During the 2007/8 financial crisis, the Federal Reserve and other central banks printed trillions of dollars to support banks and big businesses. They prevented capitalism from working: While some firms that had nothing to do with the crisis should have been bailed out, those that caused the crisis by allocating money badly should have been allowed to go under.
This is supposed to be the virtue of capitalism: If people allocate resources (which we count with money) badly, they are supposed to lose the ability to allocate resources in the future. Those who allocate resources well are supposed to receive more resources. This has a lot of flaws (what makes money isn’t always what improves human welfare), but at least it’s a feedback loop.
It’s the GOOD thing about capitalism.
The Fed broke what was left of capitalism; there is very little that is good left when the allocation system doesn’t work– even under capitalism’s own terms.
It was clear that the central banks had decided that their primary purpose was to make sure that the rich stayed rich, no matter the cost to others. If they had let those firms go under, the economy would have fallen faster and recovered far better for over 90 percent of the population.
They patted themselves on the back for saving the world, and when Coronavirus hit they did the same thing.
At this point, the world economy–and especially the US economy–only works as long as you keep it hooked up to a ventilator, and it works badly.
I had been curious to see how this would be played out. As I have said many times, “there is a real economy.” There are people who make or grow things or provide actual necessary services (not your tax accountant, the people being labeled “essential workers” right now + farmers, factor workers, designers, and so on).
So, since the rich and powerful have decided that under no circumstances would they allow their class to lose money or power, no matter how badly they did their jobs, the question has been, “What are the effects of this?”
One of the effects is the complete bungling of Coronavirus in the US and the UK, the heartlands of neoliberalism. Another effect is suggested by this:
More than 40 percent of the U.S.’s 30 million small businesses could close permanently in the next six months because of the pandemic: Chamber of Commerce survey.
The stock market is doing fine, because it was bailed out. Small businesses aren’t, because they weren’t.
Covid-19 is no one’s fault, but how to deal with it is a policy decision. That policy decision reveals that the folks who run our economy will take care of the parts of the economy from which they directly benefit, and won’t help other parts of the economy.

§ TASKS TO CARRY OUT:
1/ Answer these from the essay on central bank bailouts:
(a) Which two countries does it call the heartlands of neoliberalism?
(b) What does it say the central banks decided was their primary purpose?
(c) According to the Chamber of Commerce survey it cites, what share of U.S. small businesses could close permanently, and within what period?
2/ Write what comes next in the essay on central bank bailouts, continuing on from its final sentence.

Stored records:
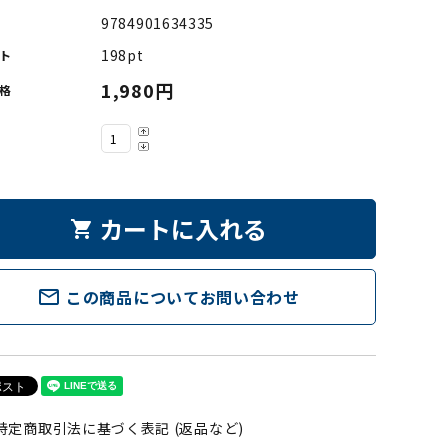
9784901634335
198pt
ト
1,980円
格
カートに入れる
shopping_cart
mail_outline
この商品についてお問い合わせ
特定商取引法に基づく表記 (返品など)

§ EXERCISE ANSWERS:
1/
(a) The US and the UK.
(b) To make sure that the rich stayed rich, no matter the cost to others.
(c) More than 40 percent of the 30 million small businesses, within the next six months.

2/
Meanwhile, the US couldn’t make ventilators, couldn’t produce PPE, couldn’t track and trace infected people, and so on.
The effect of central bank and legislative policy is simple: There is a real economy, and the policies pursued by the elites will contract it. There’s a lot of bullshit around inflation stats, but the simple fact of the matter is that, for over 50 years, the cost of things people must actually have has risen faster than salaries. The BLS figures don’t show this, but you can’t run a middle class family with a 60s lifestyle on one middle class income today.
There is a real economy, which produces food and items people need or want. There is a financial economy, which produces financialized returns which are almost wholly disconnected from the health of the real economy. Billionaires pile up more billions as the economy gets sicker. The stock market is supported in the middle of a pandemic while actual businesses, comprising the real economy, are allowed to die.
So this is the future of neoliberal states: Elites will continue to produce “money” for themselves while damaging the real economy. At some point, a stressor will hit the economy which the actual production and logistics chains cannot handle. Elites, completely unable to do anything but manage financial numbers, will not be able to handle it, and there will be an actual economic collapse. Meanwhile, for most of the people in the US, the UK, and other neoliberal states, the long constriction of actual standards of living will continue.
If you want a good life, and you want to avoid, not disaster (like Coronavirus or huge wildfires) but absolute catastrophe, these elites and their entire supporting apparatus have to go.
If they don’t, they’re going to kill a lot of people–certainly including people you know.